PORTAGE | Want some humor with your breakfast or lunch?

Maybe try a Tonya Harding club sandwich or a Howard Dean bananas foster - billed as being so good it will make you scream - or breakfast scrambles that honor some of the worst trades in sports history.

They'll be on the menu of the new Egg on Your Face/Deli in Your Belly breakfast restaurant and delicatessen when it opens Dec. 8 at AmeriPlex at the Port business park on Ind. 249.

While the humor -- at the expense of others' faux pas -- sets the mood, it's the food, said local restaurateur Larry Briski, that will set his newest eatery apart from others.

"We're going to use the top of the line ingredients and have a top of the line delicatessen," Briski said, adding the centerpiece will be the five or six types of bread baked on site each day, sliced one-inch thick for sandwiches and for toast with everything on the breakfast menu.

"We are going to be using the delicatessen the way it is suppose to be," he said.

The concept for the new restaurant started some months ago, said Tim Healy, senior vice president of Holladay Properties, developer of AmeriPlex.

They knew there was a need in the area for a good breakfast place and began looking at franchises. Nothing stuck out as special, he said.

Then, through some brainstorming and a lot of laughs, they came up with the name and the concept for the new eatery, which will employ 30 people, most part-time.

Egg on Your Face will serve full breakfasts from 6 a.m. to 2 p.m. with an 80-seat eat-in dining room. Adjacent will be Deli in Your Belly which will serve take out sandwiches, soups and salads from 6 a.m. to 8 p.m. It also holds a three-way liquor license.

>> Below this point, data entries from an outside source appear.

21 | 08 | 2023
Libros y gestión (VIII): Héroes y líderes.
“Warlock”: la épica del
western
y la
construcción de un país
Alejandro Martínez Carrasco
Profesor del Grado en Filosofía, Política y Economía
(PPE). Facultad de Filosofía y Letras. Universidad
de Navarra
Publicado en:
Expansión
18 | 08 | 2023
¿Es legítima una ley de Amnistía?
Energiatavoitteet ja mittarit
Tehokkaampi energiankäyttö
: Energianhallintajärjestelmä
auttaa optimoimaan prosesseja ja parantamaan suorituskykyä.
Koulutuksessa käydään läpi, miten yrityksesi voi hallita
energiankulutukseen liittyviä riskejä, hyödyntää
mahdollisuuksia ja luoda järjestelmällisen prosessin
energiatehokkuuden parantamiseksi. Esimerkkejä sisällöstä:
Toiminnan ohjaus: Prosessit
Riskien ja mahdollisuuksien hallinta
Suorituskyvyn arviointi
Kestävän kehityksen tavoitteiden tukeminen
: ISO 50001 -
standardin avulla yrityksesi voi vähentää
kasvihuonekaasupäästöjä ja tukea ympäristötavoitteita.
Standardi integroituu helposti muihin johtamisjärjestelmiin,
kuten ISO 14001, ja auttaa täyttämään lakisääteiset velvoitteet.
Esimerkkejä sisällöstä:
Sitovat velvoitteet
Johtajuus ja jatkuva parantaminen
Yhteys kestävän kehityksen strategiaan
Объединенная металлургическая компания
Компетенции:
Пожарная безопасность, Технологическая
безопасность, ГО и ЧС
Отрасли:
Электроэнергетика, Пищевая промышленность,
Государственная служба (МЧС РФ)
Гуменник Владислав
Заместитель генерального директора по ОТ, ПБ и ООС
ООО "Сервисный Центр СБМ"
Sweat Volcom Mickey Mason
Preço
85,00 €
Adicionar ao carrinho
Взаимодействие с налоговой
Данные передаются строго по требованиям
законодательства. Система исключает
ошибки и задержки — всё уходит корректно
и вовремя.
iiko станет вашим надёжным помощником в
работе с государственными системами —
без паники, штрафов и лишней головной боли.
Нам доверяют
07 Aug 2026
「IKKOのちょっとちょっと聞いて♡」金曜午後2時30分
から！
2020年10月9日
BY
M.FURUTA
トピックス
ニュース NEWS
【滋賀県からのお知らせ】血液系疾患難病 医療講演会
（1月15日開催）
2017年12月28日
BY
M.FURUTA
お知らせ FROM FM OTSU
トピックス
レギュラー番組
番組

The idea, Healy said , is someone can stop in for breakfast and take their lunch to go or swing by after work and pick up a meal.

The group also enlisted a class at Ivy Tech Community College to help design the restaurant as part of a class project.

"In this stressful time with the economy, you need something light and fun," Briski said, who owns a dozen other restaurants, including the neighboring Quaker Steak & Lube. He added he has no doubts about opening the new venture in light of the economy's decline.

"The economy is tough. If everyone had that thought (to not move forward until the economy improves), the economy will continue to spiral downward. We're going to do our little small part," Briski said.